先日、ビジネス理論とかマーケット理論とか、精力的に勉強されている青年と議論する機会がありました。彼には、より多くのお客様を獲得できそうな分野への進出を薦められました。完全な商売替えでもないので、ある意味尤もな話だったのですが、自分のポリシーに反するからしないのだということで議論は終わりました。

こういった理論、全部が全部ではないだろうけど、やはり当たり前のことながら多数派のニーズを最も大切にするわけです。大儲けするには、最も需要のある分野をまず考える。

基本的には、それでいいと思うのです。商売を始めても喜んでくれる人がほとんどいないのでは店をたたむしかありません。ただ、お客様の嗜好が間違っている場合もあります。

分かりやすい例で言えば、カウンタで何杯も水割りをお代わりしてどう見てもヤバいお客さん。「もう一杯!」と言われたときに、すぐさま出してあげるか、「そろそろやめといた方がいいですよ。」と言って出さないか。

顧客満足だけを追いかければいいのか?と疑問を抱かざるを得ない場面は必ずあるものです。お客様が間違っていると思った時にきちんと諌めることができるかどうか…そこでポリシーとか信念の有無が問題になってくると思います。

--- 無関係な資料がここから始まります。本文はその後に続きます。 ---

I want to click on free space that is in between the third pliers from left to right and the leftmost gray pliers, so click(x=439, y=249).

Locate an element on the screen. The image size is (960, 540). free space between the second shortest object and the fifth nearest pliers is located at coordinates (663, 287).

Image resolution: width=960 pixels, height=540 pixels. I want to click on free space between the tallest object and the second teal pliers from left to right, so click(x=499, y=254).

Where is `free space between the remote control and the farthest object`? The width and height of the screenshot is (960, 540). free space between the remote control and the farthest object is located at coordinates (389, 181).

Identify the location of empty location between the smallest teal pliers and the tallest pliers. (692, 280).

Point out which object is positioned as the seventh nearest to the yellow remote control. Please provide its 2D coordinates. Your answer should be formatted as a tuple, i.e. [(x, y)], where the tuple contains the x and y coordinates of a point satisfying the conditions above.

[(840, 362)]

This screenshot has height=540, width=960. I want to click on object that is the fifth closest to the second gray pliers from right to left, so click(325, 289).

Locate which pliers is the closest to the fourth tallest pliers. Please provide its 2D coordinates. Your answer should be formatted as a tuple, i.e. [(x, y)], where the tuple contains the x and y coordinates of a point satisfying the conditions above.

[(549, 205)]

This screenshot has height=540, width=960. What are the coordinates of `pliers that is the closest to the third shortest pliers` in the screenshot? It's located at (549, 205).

どうして、この仕事をしたいのか。その理由がはっきりしていれば、どのようにその仕事をしたいか、どのようにしなければいけないか、という自分の考えが決まってきます。そうできなければ、自分がこの仕事をする意味がない。そうできないのなら、この仕事なんかできなくてもいい。(これを私は四誓偈的精神と呼んでいます)

お金が儲かりさえすればいい、というのもひとつのポリシーかもしれません。でもそれは「その仕事をしたい」ということではなくて、「金になりそうな仕事がたまたまそれだった」ということです。状況が変われば、別の仕事をしたくなります。それは、顧客に振り回されていると言えなくもない状況です。極端にいえば、顧客が1円でも多く金を出してくれるのなら何でもします!という奴隷に似た状況。

少なくともその商売をすると決めて、いろいろ勉強したのであれば、その知識を使って、間違った客は諌め、教育していくという気概も必要なのではないでしょうか。

現在、最も奴隷的な職業が政治家だと思います。どうして政治家になりたいかが希薄な人が多いのではないでしょうか?とにかく政治家をやっていたい。一票でも多く集まるのであれば、何でもします。ポリシー(政策)なんてどうでもいい。四誓偈とは真逆の精神です。

以前は、大方の世論はなかなか動きませんでした。よって「山」に例えられ、土井さんの党が勝った時には「山が動いた」と言われました。だから、政治家もある程度の期間、同じ主張を続けることができました。

でも今は、山というよりも海。世論は波のように常に動いています。これを追いかけていたのでは、ポリシーも節操もあったものではない。ポリシーが無ければリーダーになどなれるわけがない。

ポリシーの無い政治家って…コーヒーを入れないコーヒーみたいですね。